• **EXERCISE DATA**:
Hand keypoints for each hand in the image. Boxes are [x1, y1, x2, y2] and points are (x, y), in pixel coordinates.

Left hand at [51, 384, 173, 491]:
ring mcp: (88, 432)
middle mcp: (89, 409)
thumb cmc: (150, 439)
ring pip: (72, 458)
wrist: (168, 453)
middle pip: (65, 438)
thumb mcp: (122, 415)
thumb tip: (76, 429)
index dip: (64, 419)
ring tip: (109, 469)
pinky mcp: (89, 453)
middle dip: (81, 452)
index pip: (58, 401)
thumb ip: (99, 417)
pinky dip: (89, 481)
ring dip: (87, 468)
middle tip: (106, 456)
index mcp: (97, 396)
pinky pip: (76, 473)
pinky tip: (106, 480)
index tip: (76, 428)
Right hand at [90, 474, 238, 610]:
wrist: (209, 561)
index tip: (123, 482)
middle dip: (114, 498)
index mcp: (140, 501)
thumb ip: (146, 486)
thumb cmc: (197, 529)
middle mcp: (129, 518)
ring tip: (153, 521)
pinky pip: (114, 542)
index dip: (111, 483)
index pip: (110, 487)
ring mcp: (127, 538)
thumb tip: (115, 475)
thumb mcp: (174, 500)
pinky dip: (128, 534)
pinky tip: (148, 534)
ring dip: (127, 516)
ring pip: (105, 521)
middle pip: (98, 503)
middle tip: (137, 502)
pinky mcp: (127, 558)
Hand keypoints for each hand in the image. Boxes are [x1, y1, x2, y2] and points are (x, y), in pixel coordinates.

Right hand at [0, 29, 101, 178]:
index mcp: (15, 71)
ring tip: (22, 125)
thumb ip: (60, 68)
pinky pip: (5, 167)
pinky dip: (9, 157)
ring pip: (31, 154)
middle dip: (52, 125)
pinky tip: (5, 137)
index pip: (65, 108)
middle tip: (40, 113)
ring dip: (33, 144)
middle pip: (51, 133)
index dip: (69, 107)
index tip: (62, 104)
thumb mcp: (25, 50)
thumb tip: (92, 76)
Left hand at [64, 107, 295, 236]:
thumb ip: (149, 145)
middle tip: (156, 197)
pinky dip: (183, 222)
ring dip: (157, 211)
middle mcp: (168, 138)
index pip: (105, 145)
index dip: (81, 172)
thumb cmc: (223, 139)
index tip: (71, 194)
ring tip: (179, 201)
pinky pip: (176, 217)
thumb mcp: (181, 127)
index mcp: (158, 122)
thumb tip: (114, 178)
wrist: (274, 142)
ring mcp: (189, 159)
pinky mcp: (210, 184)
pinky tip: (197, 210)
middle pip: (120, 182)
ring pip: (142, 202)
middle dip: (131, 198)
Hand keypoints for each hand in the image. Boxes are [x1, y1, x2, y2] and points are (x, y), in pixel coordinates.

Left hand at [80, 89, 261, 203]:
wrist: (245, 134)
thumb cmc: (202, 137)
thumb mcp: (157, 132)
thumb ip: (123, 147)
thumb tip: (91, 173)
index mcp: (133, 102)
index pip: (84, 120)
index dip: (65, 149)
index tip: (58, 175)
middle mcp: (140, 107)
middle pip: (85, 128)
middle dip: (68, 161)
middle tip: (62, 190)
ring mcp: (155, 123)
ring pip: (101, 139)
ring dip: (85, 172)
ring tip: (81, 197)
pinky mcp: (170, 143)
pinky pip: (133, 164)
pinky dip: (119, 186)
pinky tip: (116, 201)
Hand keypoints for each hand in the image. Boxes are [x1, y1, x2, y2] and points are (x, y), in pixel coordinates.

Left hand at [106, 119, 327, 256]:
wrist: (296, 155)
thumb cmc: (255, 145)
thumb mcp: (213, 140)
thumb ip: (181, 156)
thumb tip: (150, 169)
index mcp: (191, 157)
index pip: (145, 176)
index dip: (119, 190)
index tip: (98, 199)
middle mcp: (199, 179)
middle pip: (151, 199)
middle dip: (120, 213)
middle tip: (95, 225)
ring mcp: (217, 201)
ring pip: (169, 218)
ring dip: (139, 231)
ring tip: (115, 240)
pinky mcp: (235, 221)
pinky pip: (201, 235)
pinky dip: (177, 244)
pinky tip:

• **ASSIGNMENT**: Within the data above, how many lines contain "Left"? Respond with the tally alone.

• **SOLUTION TO THIS EXERCISE**: 4